A Psychiatrist Explores the Connection Between Darkness and Spiritual Growth.
Dr Gerald May, the esteemed younger brother of the late famed psychiatrist and writer Dr Rollo May, is one of the great spirituality teachers and writers of our time. And his merging of psychiatric analysis and counselling into deep spirituality is unique and highly esteemed.
In this book, he argues that the dark "shadow" side of the true spiritual life has been trivialised and neglected to our serious detriment. Superficial and naively upbeat spirituality does not heal and enrich the soul. Nor does the other tendency to relegate deep spiritual growth to only mystics and saints. Only the honest, sometimes difficult encounters with what Christian spirituality has called and described in helpful detail as "the dark night of the soul" can lead to true spiritual wholeness.

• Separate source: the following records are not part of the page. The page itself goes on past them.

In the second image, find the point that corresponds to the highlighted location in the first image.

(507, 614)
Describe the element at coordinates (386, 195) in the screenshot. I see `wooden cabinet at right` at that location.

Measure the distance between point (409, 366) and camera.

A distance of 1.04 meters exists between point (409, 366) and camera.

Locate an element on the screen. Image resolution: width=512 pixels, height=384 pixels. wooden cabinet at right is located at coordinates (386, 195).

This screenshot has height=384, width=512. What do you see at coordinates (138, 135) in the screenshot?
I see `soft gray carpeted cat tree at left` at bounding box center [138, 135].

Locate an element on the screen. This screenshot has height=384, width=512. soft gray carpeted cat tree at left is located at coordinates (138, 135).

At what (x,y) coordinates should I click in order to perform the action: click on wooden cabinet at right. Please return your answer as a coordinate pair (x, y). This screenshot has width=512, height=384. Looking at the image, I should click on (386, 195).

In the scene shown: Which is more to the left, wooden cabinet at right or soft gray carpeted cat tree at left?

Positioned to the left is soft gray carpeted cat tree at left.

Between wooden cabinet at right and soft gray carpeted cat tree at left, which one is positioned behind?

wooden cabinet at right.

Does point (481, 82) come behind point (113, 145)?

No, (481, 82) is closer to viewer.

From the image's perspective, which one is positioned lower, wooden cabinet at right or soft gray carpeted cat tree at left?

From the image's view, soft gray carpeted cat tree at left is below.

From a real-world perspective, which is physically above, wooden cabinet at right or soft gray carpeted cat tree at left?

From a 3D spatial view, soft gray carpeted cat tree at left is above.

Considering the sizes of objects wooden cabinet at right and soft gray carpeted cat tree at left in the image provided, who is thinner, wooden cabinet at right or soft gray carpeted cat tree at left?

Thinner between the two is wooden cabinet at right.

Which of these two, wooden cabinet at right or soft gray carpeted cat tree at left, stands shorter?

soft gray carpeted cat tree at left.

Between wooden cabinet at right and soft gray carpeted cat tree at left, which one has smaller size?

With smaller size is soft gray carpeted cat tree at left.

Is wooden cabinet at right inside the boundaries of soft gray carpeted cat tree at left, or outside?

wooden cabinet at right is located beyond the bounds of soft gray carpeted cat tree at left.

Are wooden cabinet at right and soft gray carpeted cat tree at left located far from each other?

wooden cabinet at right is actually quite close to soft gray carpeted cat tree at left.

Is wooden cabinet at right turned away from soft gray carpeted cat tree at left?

He emphasises that the dark night is not necessarily a time of suffering and near despair, but a time of deep transition, search for new orientation when things are clouded and full of mystery. May draws on the resources of great Christian spiritual teaching and writing on the Dark Night, especially by Sts John of the Cross and Teresa of Avila, and on other spiritual traditions, psychiatric ideas and writing, and on great poetry and other literature.
This book embraces the universal spiritual experience of disorientation, doubt, fear, emptiness, "dryness", despair, and the like, all of which are ingredients in developing a mature, authentic spiritual life. The dark gives depth, dimension, fullness to the spiritual life.